While the Mann-Whitney U and its cousins were certainly reasonable things to do in 1956 when Siegal wrote his still-popular book on non-parameteric statistics, I cannot imagine what the justification is for doing this kind of test in 2008. If you’re worried enough about distributional assumptions that you refuse to do the standard parametric test (which is fine but not necessary in many cases), then **do the bloody randomization test** on your raw data! Or do some boostrap-based variant. We have computers now—fast ones—that can resample your data 20,000 times in the blink of an eye (in 2008, even a cheap laptop can do this). These resampling techniques also do not require any distributional assumptions about your data, but they are clearly more powerful than old-school non-parametric methods like the Mann-Whitney U. If Fisher had access to a fast computer in 1915 he probably never would have bothered with the ANOVA in the first place. We now have fast computers, so why on earth should we bother with watered-down alternatives which are simply cheapened versions of the randomization test that Fisher himself recognized as appropriate?

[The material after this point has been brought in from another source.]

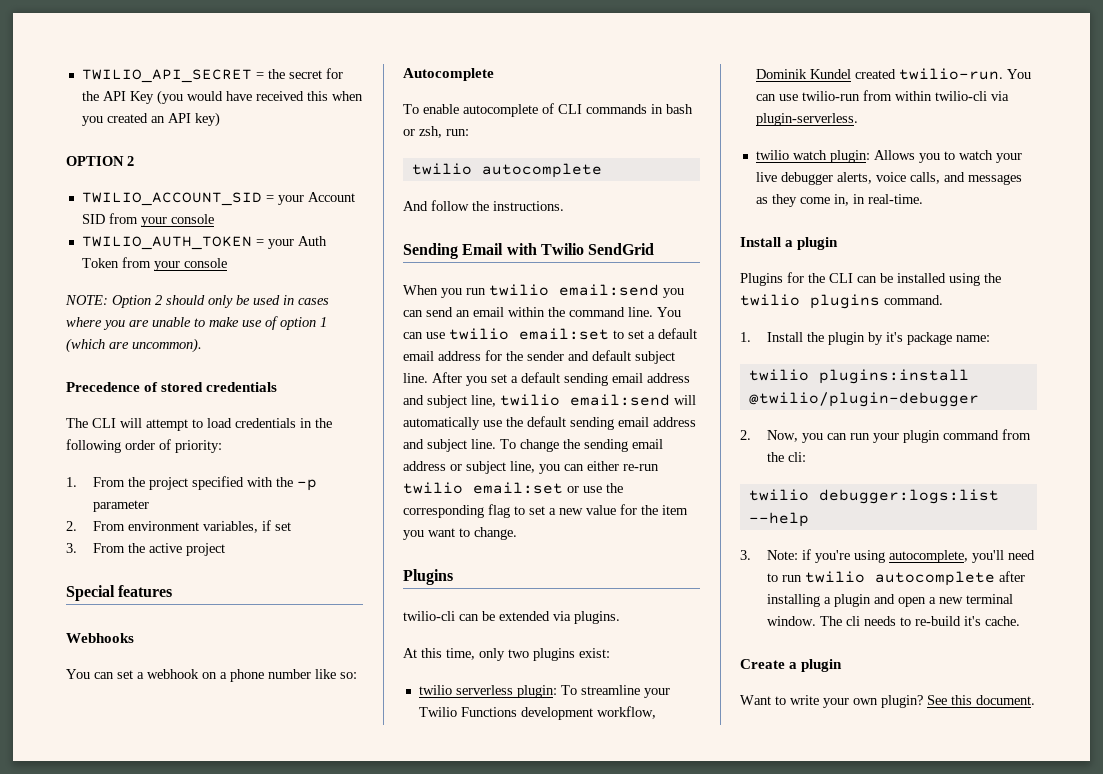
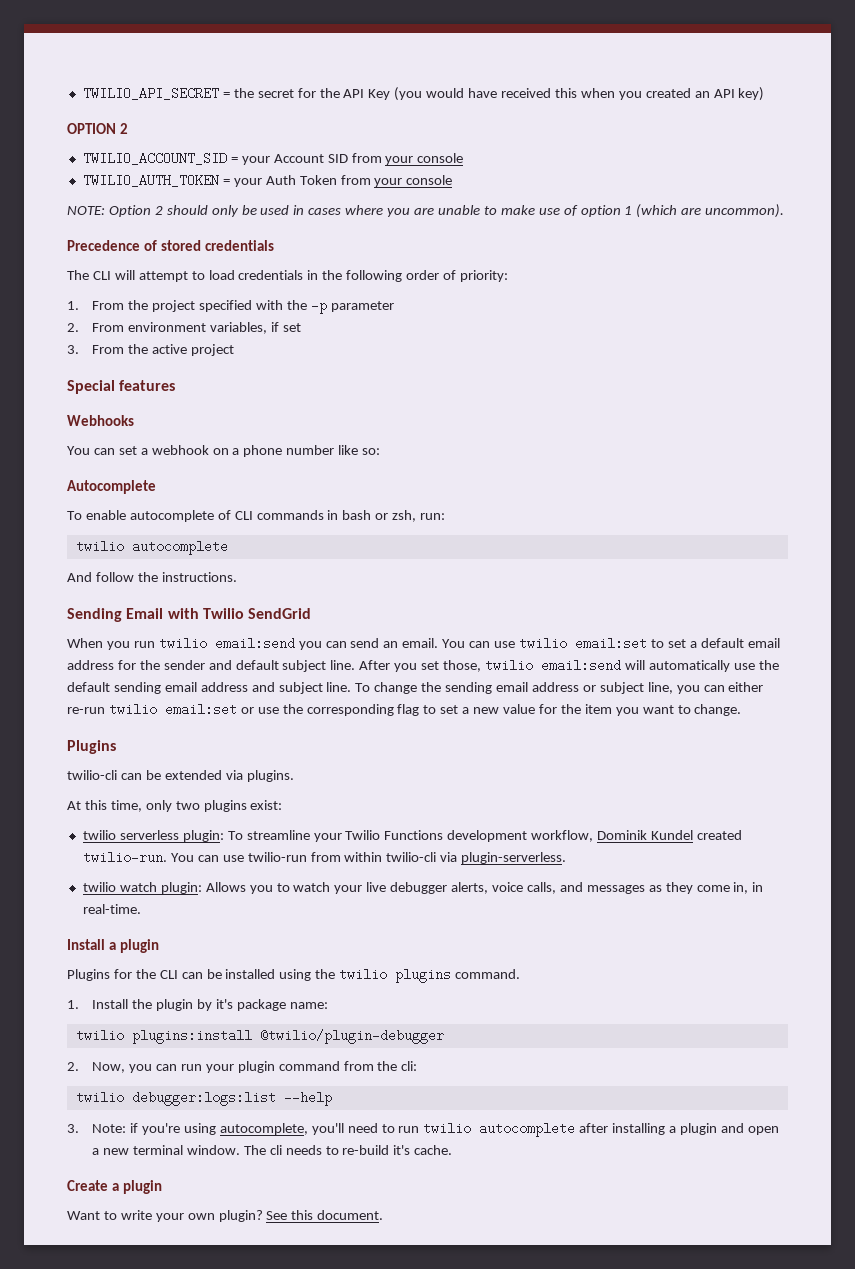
[473,307,653,317] email within the command line. -> [402,638,439,648] email.
[511,372,690,386] [403,395,496,408] a default sending email address and subject line, -> [443,660,482,672] those,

So, if I’m reviewing your manuscript and I see a Mann-Whitney U or anything of its ilk (Kruskal-Wallace, Friedman, etc.), I’m rejecting it (well, OK, maybe just giving it revise-and-resubmit if everything else looks good)—unless, of course, what you actually have is rank data. Since people rarely have rank data, you then have alternatives: either realize the the ANOVA is at least somewhat robust to assumption violations and go ahead and use it, or do a randomization or other resampling test. (I’m sure Rand Wilcox would argue for some other form of robust test; one of those would be fine as well.) The U and those like it are a wishy-washy bucket of “neither” and, given modern computing power, should be purged from statistics courses and textbooks. And you old-school statistics instructors out there: stop teaching these procedures as appropriate! You can teach them for historical context so your students know what they are when they see them, but stop telling students to actually perform these tests! They had their day in the sun, but that day has been over for a good twenty years now. Teach them permutation or bootstrap tests instead.

(Thanks to David Lane for helpful comments and suggestions on an earlier draft of this.)